After some years of small-scale Metal Injection Molding (MIM) production of refractory metals such as tungsten, Formatec added a full MIM production line to its portfolio in 2020. Nano Dimension acquired Formatec and Admatec in 2022.

Asked during the conference call about the future of these businesses, Julian Lederman, Chief Business Officer at Nano, stated, “We did look at divestment opportunities on all of them. That is our responsibility and our interest to shareholders to do so. After running processes there, we found that there wasn’t an opportunity to do so, and we ultimately had to make a decision on what is best for our shareholders. And I think we were very convinced that the best thing to do was discontinue as soon as possible after running that process.”

Discussing the management’s recent assessment and strategic outlook for the company, Ofir Baharav, Nano Dimension’s CEO, stated, “The outcome was a focused commitment to two core product groups: Additively Manufactured Electronics (AME) and surface-mount technology (SMT). At the same time, we made the decision to discontinue non-core product groups, including Admatec, DeepCube, Fabrica, and Formatec.”

These moves, along with broader organisational efficiencies, were said to have enabled Nano to reduce the annualised operating expenses of its core business by over $20 million and increase revenue per employee from $147,000 to 223,000, a 52% gain. “This was disciplined, decisive action – and it delivered results,” Baharav added.

Desktop Metal and Markforged

In terms of Desktop Metal and Markforged, it was stated that “both organisations have technologies that are aligned with Nano Dimension’s focus on digital manufacturing of advanced, complex parts. Yet, it is essential that we remain objective and critical – particularly regarding operational inefficiencies and financial challenges that stakeholders are already aware of.”

It was highlighted that Desktop Metal has significant liabilities, including $115 million principal amount of outstanding convertible notes, incurred prior to its acquisition. As the notes indenture requires, Desktop Metal is offering to repurchase the notes by June 11, 2025, for the principal amount plus accrued interest.

“Desktop Metal does not currently have liquidity or a financing commitment sufficient to fund the repurchase of the notes required by the indenture or satisfy its other material liabilities,” continued Baharav.

“Following our acquisition, we provided limited financing to Desktop Metal to help it address short-term liquidity needs and run a process to evaluate its strategic alternatives. No assurances can be given as to the outcome or timing of Desktop Metal’s strategic review process or our consideration of whether or in what amount to provide additional financing.”

“Clarity is a key tenet of my management team.
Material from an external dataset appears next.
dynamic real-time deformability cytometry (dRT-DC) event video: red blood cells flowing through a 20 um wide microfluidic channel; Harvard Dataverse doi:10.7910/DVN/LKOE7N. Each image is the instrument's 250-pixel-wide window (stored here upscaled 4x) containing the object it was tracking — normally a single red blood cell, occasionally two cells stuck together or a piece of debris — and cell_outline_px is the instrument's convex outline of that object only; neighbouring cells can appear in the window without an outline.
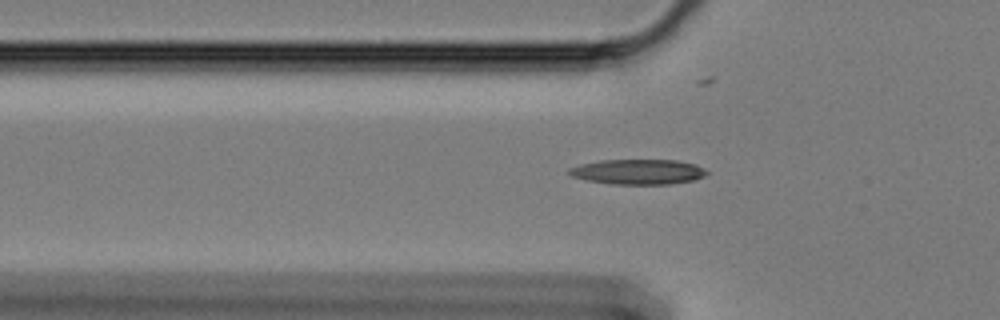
{"species": "Egyptian fruit bat (a non-hibernating species)", "species_latin": "Rousettus aegyptiacus", "temperature_condition": "cold", "stored_images_in_passage": 21, "camera_frame_rate_fps": 3000, "um_per_image_px": 0.085, "animal": {"sex": "female"}, "frame": {"image": 1, "passage_image": 10, "time_ms": 3.0, "image_size_px": [1000, 320], "cell_outline_px": [[708, 172], [704, 176], [692, 180], [672, 184], [612, 184], [584, 180], [572, 176], [568, 172], [568, 168], [580, 164], [600, 160], [676, 160], [696, 164], [704, 168]], "centroid_in_image_um": [54.22, 14.6], "position_along_channel_um": 71.6, "area_um2": 20.23}}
Our goal is to prioritise forthrightness and trust with investors and build credibility with all stakeholders. While we are in the early stages of our review of Markforged, and while Desktop Metal is currently in the process of evaluating strategic alternatives, we commit to providing timely updates on these processes,” Baharav added.
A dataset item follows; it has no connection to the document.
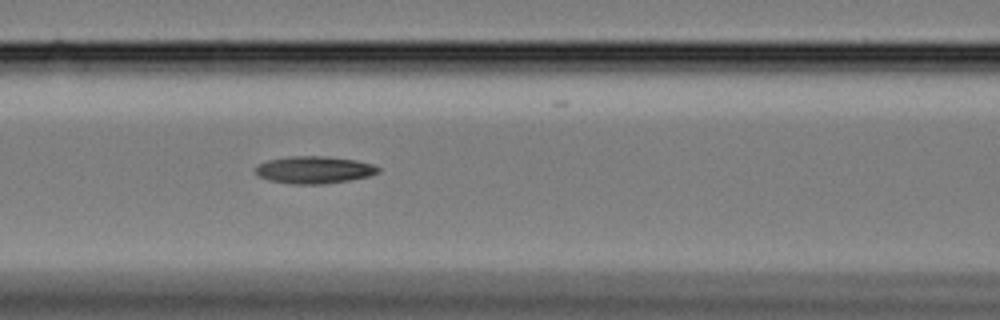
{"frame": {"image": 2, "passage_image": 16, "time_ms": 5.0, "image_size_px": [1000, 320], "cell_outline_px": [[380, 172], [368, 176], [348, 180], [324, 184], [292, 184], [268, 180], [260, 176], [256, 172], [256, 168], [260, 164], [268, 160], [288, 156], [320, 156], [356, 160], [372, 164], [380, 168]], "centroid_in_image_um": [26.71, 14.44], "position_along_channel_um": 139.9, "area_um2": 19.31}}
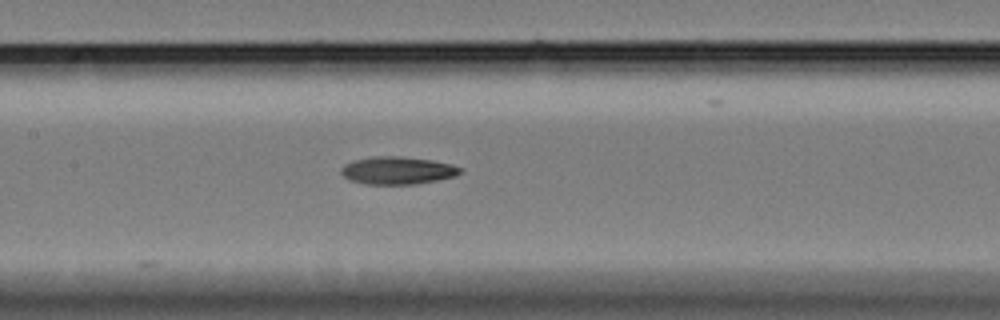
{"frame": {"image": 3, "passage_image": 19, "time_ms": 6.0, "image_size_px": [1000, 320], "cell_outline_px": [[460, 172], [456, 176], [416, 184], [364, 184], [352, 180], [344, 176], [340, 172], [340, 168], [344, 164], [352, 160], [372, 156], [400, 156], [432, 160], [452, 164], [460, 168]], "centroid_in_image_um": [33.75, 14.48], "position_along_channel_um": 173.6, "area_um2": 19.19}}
The company stated that it plans to host a strategic update in June 2025.

Financial results

Nano Dimension reported that total revenues for the year ended December 31, 2024, were $57.8 million, compared to $56.3 million in the previous year. Net loss was $95.9 million ($0.44 per share) compared to loss of $54.6 million ($0.22 per share), for the previous year. The increase was said to be mainly attributed to the revaluation of its investment in Stratasys’ shares.
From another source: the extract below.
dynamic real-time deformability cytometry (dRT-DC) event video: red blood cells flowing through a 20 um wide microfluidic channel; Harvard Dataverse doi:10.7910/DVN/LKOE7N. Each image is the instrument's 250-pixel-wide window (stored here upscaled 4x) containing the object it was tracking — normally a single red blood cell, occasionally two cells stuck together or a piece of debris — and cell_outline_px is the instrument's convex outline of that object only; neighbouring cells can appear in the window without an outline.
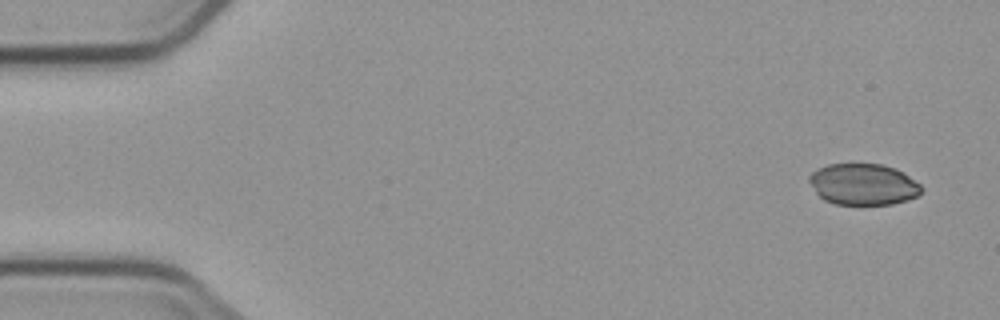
{"species": "common noctule bat (a hibernating species)", "species_latin": "Nyctalus noctula", "temperature_condition": "cold", "stored_images_in_passage": 4, "camera_frame_rate_fps": 3000, "um_per_image_px": 0.085, "animal": {"sex": "male", "body_mass_g": 23.1, "forearm_length_mm": 52.7}, "frame": {"image": 1, "passage_image": 1, "time_ms": 0.0, "image_size_px": [1000, 320], "cell_outline_px": [[924, 188], [916, 196], [908, 200], [892, 204], [836, 204], [824, 200], [816, 192], [808, 180], [808, 176], [812, 172], [828, 164], [880, 164], [896, 168], [904, 172], [920, 184]], "centroid_in_image_um": [73.39, 15.66], "position_along_channel_um": 11.6, "area_um2": 26.99}}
Over the year, the company reduced its R&D expenses, totalling some $37.2 million compared to $62 million for the previous year. This decrease was mainly attributed to a decrease in payroll and related expenses, materials for R&D use and subcontractors expenses, as well as a decrease in share-based payments expenses.

Cash and cash equivalents, together with bank deposits, totalled $759.3 million as of December 31, 2024, compared to $852.5 million as of December 31, 2023. Total shareholders’ equity was reported as being $858.7 million, compared to $1,015.8 million at the end of 2023.